Избранное (Ферейра) - страница 67

— Убил.

— Надо бы узнать, чьи куры, — сказал я, — и заплатить.

— Убил.

Но вокруг никого не было. Белевшая вдали усадьба казалась вымершей. Отнести туда? Подумав, я наконец решил:

— Оставь ее здесь, какой-нибудь бедняк подберет.

Каролино тупо смотрел на меня, все еще сжимая в руке крыло. И, так же тупо глядя, выпустил его из рук. Курица глухо стукнулась о землю и, прикрытая веером крыла, осталась лежать с вытянутыми застывшими лапами.

XI

Впервые после смерти отца я возвращаюсь на каникулы в родной дом. Рождество. Но рождественский ужин вряд ли состоится: в огромном старом доме мать живет одна. Эваристо, скорее всего, проведет праздник в доме тестя, в Ковильяне. А если не приедет Эваристо, то не приедет и Томас со своим выводком. В общем-то, мне все равно: я не один, со мной целый мир. Очевидность жизни — не в непосредственной действительности, а в том, что пронизывает ее и вибрирует в памяти. А моя память хранит многое. Из окна вагона я вижу уже показавшуюся, но еще плохо различимую гору, вижу зелень сосен и каменистую землю. И стараюсь понять: что же здесь живет само по себе, что воскрешает моя память, а что возникает и существует только в минуты тревоги? Я закрываю глаза и ищу, ищу изначальную истину, лежащую в основе моего присутствия в мире, моего «я», что является мне иногда неповторимой мелодией. Рождества не существует, потому что оно никогда не было для меня чем-то сегодняшним. Радость, которую я ищу, — из былых, безвозвратно ушедших времен. Из времен до моего появления на свет, из эха, которое несется из прошлого в будущее и волнует звуками неведомой мне музыки.

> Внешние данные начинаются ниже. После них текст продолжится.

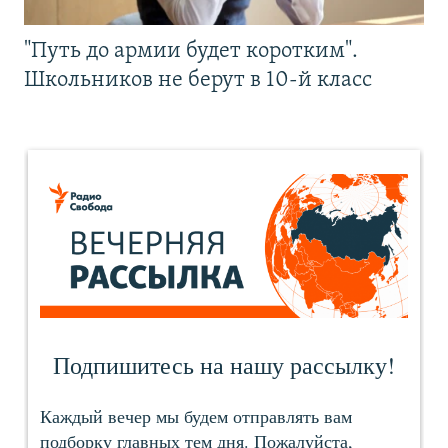
"Путь до армии будет коротким".
Школьников не берут в 10-й класс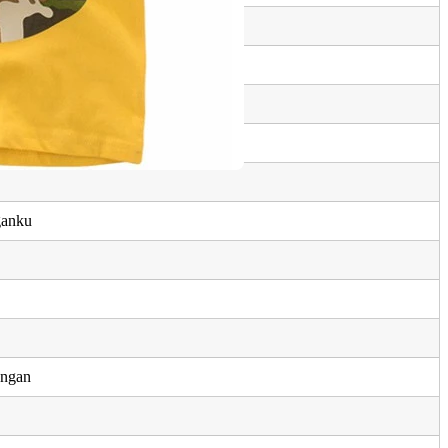
gi
ganku
an agama
ganku
angan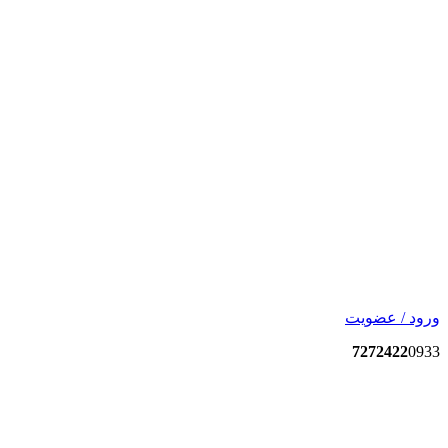
ورود / عضویت
7272422
0933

На станции меня встречает Антонио с телегой. У нас еще цел «оберланд» — старый автомобиль на высоких колесах, но его умеет водить только Томас. Путешествие на телеге меня не смущает. Я усаживаюсь, покрываю ноги попоной. У Антонио новостей полон рот, и, тронув лошадь, он тут же начинает их выкладывать. Но я занят своими собственными мыслями… Я касаюсь его плеча и прошу:

— Помолчи, Антонио…

Бегущая среди заснеженных полей дорога оглашается звоном колокольчиков. С недвижного, обещающего обильный снегопад неба исчезают последние отблески света. Из оливковой рощи, что видна вдали, доносится песня крестьян. Я закрываю глаза и слушаю. Это старая песня, сверстница земли, сверстница человеческой доли. В ней — обычной вестнице вечной ночи, изливающейся в зимнее безмолвие, — мне слышится вековая скорбь и погребенные в столетиях мечты. Теперь мы едем по уходящей вдаль прямой. Навстречу нам идут хмурые крестьяне и собирающие по дорогам милостыню нищие с библейскими лицами. Вдали, закрывая горизонт, высится гора, которая, завидя нас, медленно, будто стараясь привлечь наше внимание к себе, к истине своего происхождения, отступает. А над ней, сливаясь с песнью крестьян, которую я уже не слышу, звучит далекий хор. Эхо торжества мира и тишины в праздничное утро, эхо бесконечной надежды, вечной надежды? «Мессия» Генделя.